==== Records to use ====

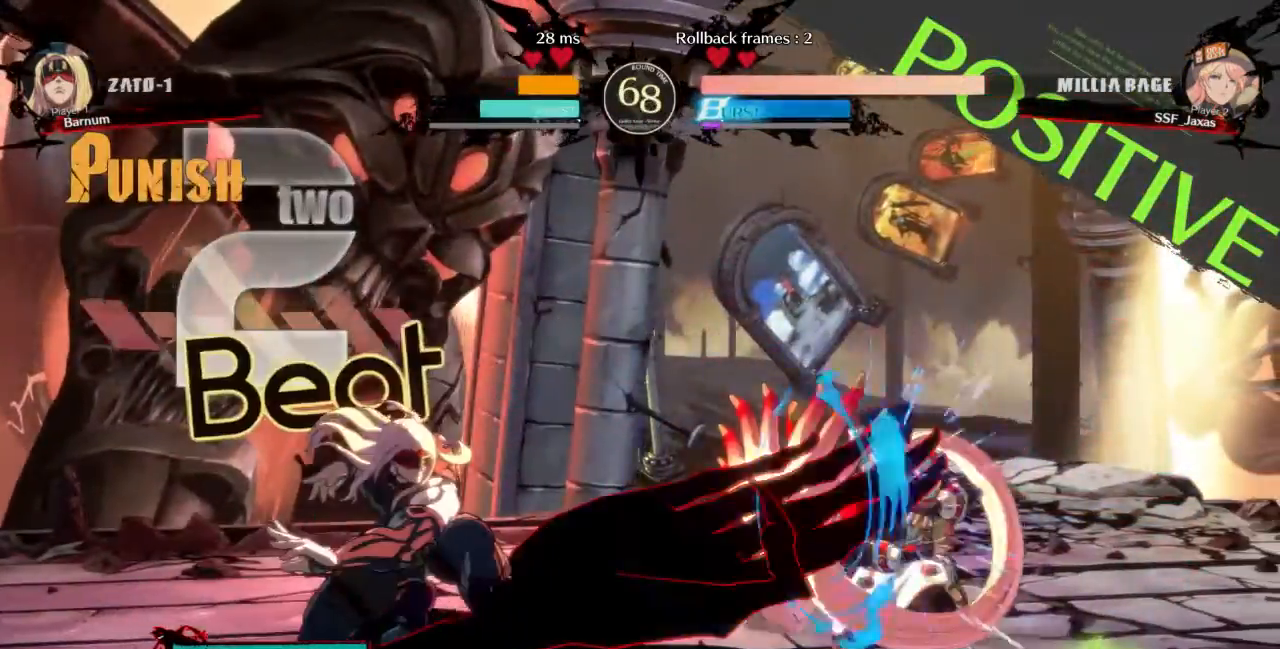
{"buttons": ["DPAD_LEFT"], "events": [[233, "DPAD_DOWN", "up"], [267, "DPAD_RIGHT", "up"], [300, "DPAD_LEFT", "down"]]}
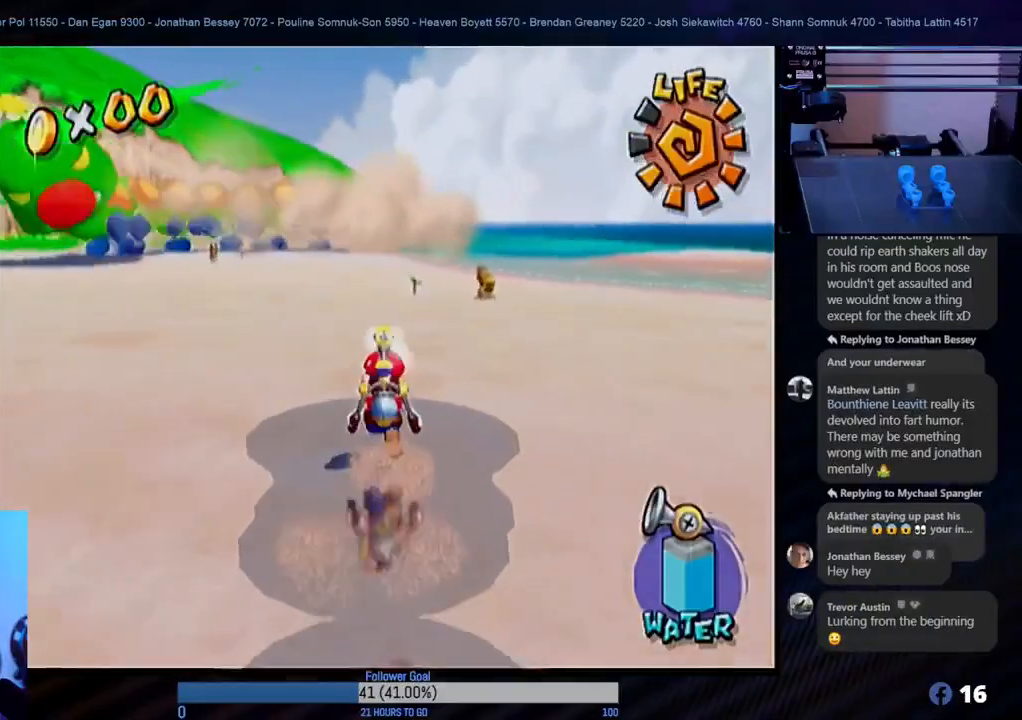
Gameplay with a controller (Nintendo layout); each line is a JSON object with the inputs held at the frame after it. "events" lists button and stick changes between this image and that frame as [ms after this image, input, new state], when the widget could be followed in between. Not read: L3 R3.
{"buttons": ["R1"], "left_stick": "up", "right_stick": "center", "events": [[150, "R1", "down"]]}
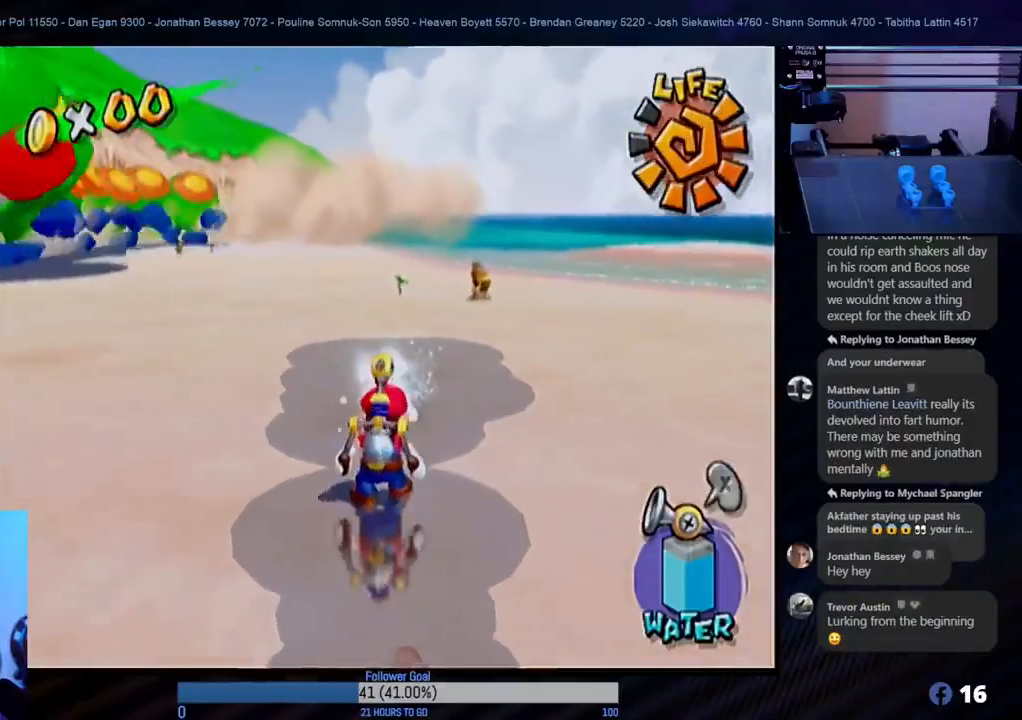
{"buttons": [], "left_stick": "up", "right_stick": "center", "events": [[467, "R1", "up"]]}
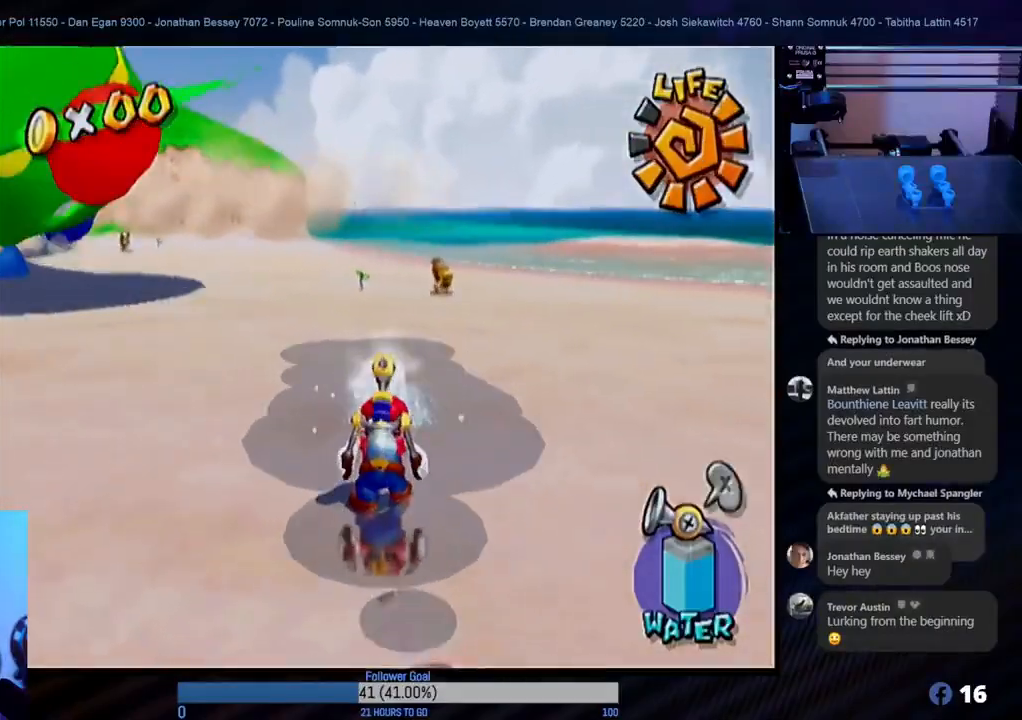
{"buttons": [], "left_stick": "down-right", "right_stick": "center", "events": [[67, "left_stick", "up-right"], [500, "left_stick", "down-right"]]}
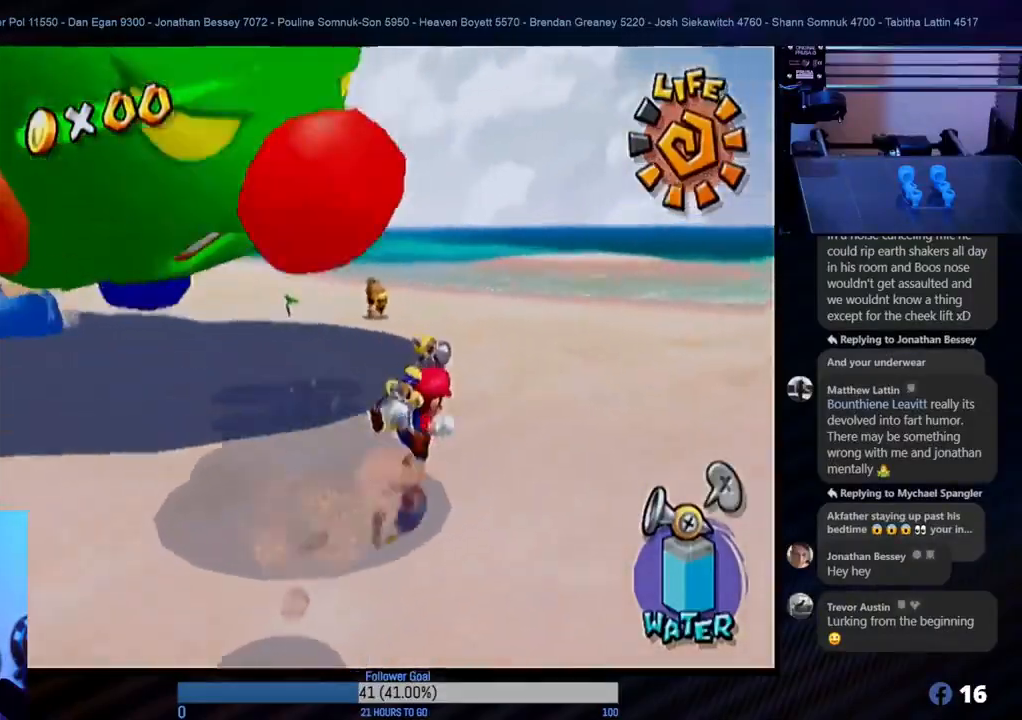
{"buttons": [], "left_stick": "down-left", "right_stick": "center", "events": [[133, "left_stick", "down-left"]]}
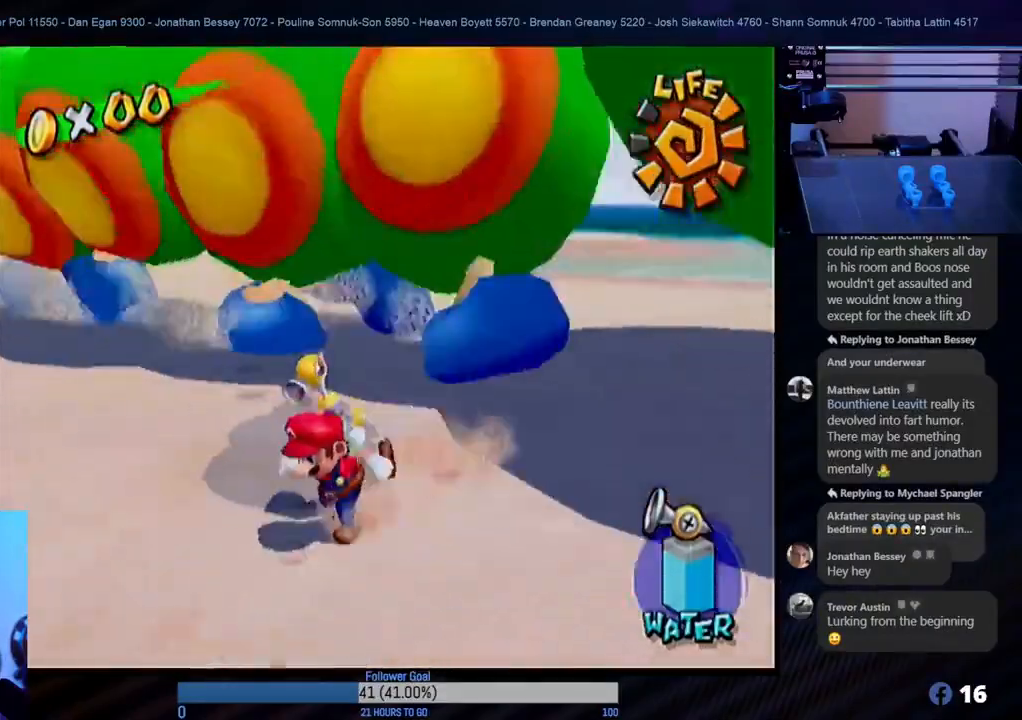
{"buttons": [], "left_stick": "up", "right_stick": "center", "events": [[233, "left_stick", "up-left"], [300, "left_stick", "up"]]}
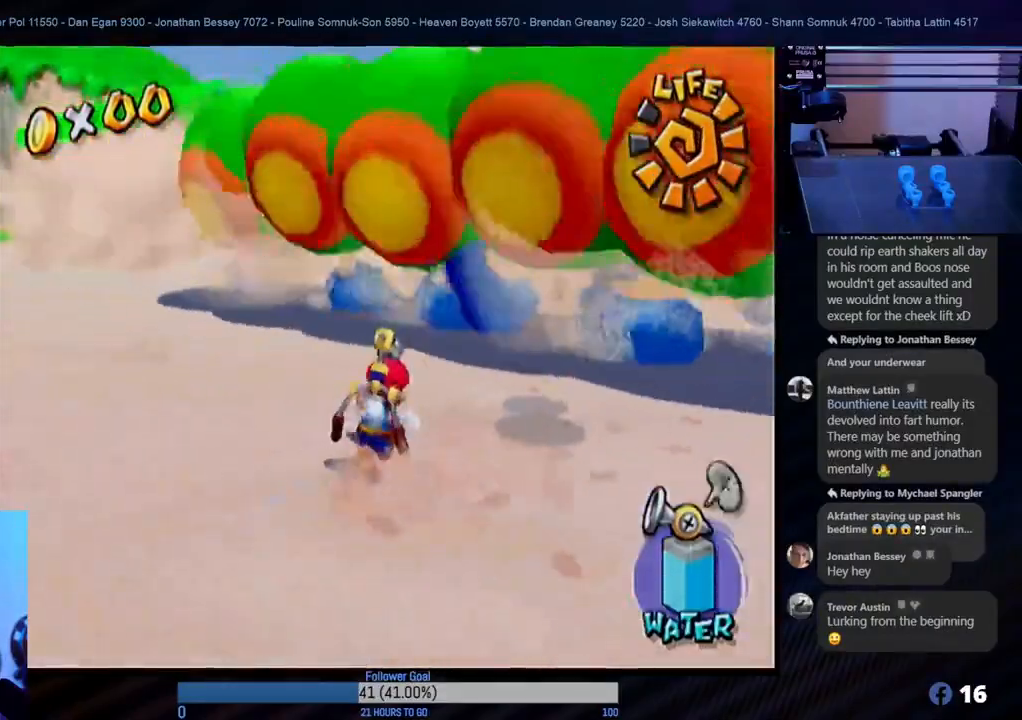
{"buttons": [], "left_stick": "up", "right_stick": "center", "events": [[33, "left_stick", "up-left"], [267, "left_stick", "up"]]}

====

All records, pictures excluded: copy them exactly.

_Task output:_
{"buttons": ["DPAD_LEFT"], "events": [[233, "DPAD_DOWN", "up"], [267, "DPAD_RIGHT", "up"], [300, "DPAD_LEFT", "down"]]}
Gameplay with a controller (Nintendo layout); each line is a JSON object with the inputs held at the frame after it. "events" lists button and stick changes between this image and that frame as [ms after this image, input, new state], when the widget could be followed in between. Not read: L3 R3.
{"buttons": ["R1"], "left_stick": "up", "right_stick": "center", "events": [[150, "R1", "down"]]}
{"buttons": [], "left_stick": "up", "right_stick": "center", "events": [[467, "R1", "up"]]}
{"buttons": [], "left_stick": "down-right", "right_stick": "center", "events": [[67, "left_stick", "up-right"], [500, "left_stick", "down-right"]]}
{"buttons": [], "left_stick": "down-left", "right_stick": "center", "events": [[133, "left_stick", "down-left"]]}
{"buttons": [], "left_stick": "up", "right_stick": "center", "events": [[233, "left_stick", "up-left"], [300, "left_stick", "up"]]}
{"buttons": [], "left_stick": "up", "right_stick": "center", "events": [[33, "left_stick", "up-left"], [267, "left_stick", "up"]]}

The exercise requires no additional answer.